Ne avevo parlato giorni fa, della fiducia, e mi tocca tornare sull’argomento per discutere con voi quello che è successo sabato in assemblea nazionale.
Perché Bersani la fiducia l’ha messa, sulle primarie per i parlamentari. E l’ha messa coram populo, non in un’intervista a qualche settimanale o in una delle mille dichiarazioni volanti, ma in assemblea nazionale. E l’ha messa nonostante la palese freddezza di molti pezzi da novanta, che hanno espresso tutte le loro perplessità nel corso del dibattito del sabato mattina. Dimostrando a tutti quanto fosse importante l’argomento, nonostante la superficialità con la quale è stato affrontato finora.
È stato l’unico tema di discussione ad avere attraversato più di un intervento, ed è la conferma che la questione è tutt’altro che secondaria: fare le primarie per scegliere i parlamentari è una scelta che cambia la politica in profondità, perché costringe tutti a mettersi in gioco, e il Pd ad aprirsi andando ben oltre le ‘uscite’ retoriche che spesso stanno a significare il contrario.
Dopo l’intervento di Bersani, Bindi, presidente dell’assemblea, ha dichiarato che le ragioni politiche dell’ordine del giorno erano state assunte dal segretario, e che non ci fosse perciò motivo di votare il nostro testo.

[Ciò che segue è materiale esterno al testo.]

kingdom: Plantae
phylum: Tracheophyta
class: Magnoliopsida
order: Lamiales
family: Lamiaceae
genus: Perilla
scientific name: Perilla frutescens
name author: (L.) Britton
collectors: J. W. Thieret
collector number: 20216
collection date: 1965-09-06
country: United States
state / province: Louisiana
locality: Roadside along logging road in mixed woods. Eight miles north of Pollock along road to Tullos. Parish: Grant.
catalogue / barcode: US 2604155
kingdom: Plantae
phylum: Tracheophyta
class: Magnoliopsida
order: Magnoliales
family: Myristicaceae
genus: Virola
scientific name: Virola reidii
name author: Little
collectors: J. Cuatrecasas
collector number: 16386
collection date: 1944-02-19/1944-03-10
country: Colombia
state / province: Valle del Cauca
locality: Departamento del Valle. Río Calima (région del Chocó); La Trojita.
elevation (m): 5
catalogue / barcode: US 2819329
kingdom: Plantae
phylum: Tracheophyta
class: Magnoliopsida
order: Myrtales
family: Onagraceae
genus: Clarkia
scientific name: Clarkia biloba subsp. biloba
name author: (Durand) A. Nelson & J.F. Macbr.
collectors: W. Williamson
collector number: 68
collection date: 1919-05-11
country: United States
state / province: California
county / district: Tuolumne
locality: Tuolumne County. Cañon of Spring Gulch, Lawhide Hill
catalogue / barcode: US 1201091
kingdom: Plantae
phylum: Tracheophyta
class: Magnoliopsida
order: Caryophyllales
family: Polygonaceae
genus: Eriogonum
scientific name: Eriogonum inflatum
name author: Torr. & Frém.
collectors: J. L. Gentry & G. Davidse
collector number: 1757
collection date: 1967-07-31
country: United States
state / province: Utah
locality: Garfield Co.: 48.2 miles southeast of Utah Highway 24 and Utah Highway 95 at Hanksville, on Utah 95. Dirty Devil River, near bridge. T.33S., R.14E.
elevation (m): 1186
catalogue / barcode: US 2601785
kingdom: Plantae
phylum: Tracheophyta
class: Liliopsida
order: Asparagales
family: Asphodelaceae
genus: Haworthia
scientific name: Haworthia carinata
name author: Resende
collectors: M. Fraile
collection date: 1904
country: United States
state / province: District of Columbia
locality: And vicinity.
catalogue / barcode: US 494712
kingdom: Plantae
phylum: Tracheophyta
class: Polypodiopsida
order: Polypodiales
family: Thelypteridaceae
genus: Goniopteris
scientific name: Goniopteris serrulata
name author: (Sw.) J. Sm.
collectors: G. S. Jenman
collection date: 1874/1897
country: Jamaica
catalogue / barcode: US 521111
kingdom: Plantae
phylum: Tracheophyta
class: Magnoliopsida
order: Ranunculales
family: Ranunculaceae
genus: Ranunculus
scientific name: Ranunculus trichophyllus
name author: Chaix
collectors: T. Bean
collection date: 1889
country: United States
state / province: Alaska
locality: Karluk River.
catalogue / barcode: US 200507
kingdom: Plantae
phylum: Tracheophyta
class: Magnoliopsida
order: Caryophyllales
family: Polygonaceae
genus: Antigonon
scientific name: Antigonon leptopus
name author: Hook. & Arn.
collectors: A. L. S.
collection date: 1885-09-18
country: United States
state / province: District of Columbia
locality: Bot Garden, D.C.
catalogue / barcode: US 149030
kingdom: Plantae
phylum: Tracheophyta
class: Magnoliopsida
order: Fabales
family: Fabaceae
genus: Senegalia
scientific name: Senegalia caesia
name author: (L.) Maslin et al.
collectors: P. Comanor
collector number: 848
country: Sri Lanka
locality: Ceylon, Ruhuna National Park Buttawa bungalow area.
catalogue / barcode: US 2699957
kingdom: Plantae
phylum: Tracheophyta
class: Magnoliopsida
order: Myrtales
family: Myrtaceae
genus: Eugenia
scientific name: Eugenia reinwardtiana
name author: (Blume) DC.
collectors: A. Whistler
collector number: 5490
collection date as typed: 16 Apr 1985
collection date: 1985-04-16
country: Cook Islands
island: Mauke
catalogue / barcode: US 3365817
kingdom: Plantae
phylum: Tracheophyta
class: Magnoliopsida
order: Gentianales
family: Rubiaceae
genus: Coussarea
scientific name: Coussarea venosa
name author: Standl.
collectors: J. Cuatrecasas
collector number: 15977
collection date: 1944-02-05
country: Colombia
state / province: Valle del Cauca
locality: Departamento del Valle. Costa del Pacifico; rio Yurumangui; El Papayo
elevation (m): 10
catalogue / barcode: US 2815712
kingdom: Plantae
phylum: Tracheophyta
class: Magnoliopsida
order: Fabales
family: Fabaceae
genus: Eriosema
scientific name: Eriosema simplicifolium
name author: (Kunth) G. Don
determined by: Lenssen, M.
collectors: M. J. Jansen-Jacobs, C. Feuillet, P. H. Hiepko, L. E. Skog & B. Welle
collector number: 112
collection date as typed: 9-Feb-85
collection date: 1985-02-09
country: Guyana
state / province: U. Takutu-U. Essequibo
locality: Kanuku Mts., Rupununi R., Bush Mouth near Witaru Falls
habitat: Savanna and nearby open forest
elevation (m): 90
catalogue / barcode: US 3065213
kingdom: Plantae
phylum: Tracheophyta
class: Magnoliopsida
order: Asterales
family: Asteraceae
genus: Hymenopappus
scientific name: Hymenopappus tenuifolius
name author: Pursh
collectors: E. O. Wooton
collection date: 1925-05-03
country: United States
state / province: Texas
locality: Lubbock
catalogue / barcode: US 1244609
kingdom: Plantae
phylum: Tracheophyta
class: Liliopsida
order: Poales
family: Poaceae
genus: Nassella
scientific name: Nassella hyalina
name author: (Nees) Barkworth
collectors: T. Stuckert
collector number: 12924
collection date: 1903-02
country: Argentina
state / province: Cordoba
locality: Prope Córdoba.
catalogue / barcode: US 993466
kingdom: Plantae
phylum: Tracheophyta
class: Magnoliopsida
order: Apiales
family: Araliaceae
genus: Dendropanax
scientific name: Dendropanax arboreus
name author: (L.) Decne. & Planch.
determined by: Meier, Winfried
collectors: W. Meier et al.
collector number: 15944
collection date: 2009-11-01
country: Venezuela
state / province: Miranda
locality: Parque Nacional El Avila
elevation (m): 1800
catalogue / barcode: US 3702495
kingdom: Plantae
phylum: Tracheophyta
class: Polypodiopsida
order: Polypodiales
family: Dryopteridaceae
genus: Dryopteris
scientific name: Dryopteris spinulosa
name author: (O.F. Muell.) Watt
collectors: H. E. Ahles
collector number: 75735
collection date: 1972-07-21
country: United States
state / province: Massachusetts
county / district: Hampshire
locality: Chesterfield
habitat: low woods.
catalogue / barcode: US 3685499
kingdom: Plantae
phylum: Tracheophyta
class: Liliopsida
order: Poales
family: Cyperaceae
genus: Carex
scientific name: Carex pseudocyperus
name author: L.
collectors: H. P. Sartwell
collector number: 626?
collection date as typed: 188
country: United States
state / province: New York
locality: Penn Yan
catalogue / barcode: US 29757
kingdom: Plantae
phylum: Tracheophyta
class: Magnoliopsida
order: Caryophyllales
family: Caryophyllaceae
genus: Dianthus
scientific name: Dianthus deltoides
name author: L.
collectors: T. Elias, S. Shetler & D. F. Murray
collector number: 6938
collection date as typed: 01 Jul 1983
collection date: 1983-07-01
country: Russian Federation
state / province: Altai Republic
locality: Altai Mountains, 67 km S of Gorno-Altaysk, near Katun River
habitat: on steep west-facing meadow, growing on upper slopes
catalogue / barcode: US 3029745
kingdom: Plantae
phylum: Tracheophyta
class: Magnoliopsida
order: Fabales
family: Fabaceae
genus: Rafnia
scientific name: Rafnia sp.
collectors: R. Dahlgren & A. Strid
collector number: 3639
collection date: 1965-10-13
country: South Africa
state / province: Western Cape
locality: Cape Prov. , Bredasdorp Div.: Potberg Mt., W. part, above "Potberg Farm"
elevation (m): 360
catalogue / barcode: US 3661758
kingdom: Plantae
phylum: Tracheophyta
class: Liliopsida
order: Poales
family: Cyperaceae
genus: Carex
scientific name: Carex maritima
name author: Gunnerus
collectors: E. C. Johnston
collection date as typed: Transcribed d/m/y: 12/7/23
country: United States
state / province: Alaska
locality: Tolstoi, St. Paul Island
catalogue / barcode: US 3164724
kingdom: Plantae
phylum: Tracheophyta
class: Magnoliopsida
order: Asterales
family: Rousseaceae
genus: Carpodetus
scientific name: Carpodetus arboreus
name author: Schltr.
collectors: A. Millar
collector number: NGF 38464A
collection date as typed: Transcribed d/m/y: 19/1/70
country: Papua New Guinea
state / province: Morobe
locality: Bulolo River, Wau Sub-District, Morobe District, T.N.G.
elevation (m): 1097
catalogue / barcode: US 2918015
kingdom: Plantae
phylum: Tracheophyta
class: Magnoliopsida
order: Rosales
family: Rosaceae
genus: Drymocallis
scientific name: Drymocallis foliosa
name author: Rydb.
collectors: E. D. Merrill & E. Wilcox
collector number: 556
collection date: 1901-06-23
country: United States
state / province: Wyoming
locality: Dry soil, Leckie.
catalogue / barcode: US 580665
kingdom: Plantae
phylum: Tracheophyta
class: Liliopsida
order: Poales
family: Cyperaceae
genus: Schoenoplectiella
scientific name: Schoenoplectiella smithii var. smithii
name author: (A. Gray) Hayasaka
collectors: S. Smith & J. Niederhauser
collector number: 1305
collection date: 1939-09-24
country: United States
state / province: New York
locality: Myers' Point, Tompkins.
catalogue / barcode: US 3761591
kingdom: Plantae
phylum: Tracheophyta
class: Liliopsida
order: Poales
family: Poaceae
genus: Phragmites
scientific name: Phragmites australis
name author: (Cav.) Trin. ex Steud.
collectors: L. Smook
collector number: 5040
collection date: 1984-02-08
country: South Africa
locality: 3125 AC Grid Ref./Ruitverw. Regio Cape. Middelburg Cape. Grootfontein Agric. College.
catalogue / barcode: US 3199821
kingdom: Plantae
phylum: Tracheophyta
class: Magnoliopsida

Ora, fossi stato segretario io, per dare un segnale più forte, avrei chiesto di votare, magari interloquendo con i proponenti rispetto alla soluzione che si proponeva (interlocuzione che non c’è stata, nonostante il nostro fosse l’unico odg presentato), ma il segretario è Bersani. E si assume fino in fondo tutte le responsabilità, anche quella di non aver mandato un messaggio clamoroso e senza ombre (al Pd servirebbe un atteggiamento del genere, e non solo nei confronti delle primarie).
A quel punto chiedere lo stesso la votazione, anche sotto il profilo ‘tecnico’, sarebbe stato un azzardo e un’insensatezza. Perché è molto probabile che l’ordine del giorno sarebbe andato sotto – sarebbe stato un voto contro il segretario – e perché avrebbe vanificato i nostri sforzi e chiuso (male) la discussione.
Con i sottoscrittori abbiamo deciso di insistere, chiedendo a Bersani di procedere alla valutazione del regolamento che abbiamo preparato, di non lasciar passare un altro anno (com’è accaduto per tutto il 2011), di dare tempi certi all’approvazione in direzione e di non fare propri gli argomenti surreali che avevamo ascoltato in alcuni interventi.
Ora tocca a lui. Solenne l’impegno, solenne anche il messaggio: se non si faranno le primarie per i parlamentari, sarà lecito diffidare del segretario del Pd e del suo partito. E più d’uno, a quel punto, sarà libero di fare le proprie valutazioni.
Lo scrivevo una settimana fa: la fiducia è la cosa più importante. Oggi lo penso ancora di più.
P.S.: non sono Mandrake (da sempre gli preferisco l’Uomo Ragno, che lega e collega), ma non sono un ingenuo. E non ho padrini, né capi corrente. Posso sbagliare, e sbaglio, ma gioco a viso aperto. E sono convinto che la battaglia sia appena iniziata. E non è detto che non si vinca. Nonostante tutto e quasi tutti.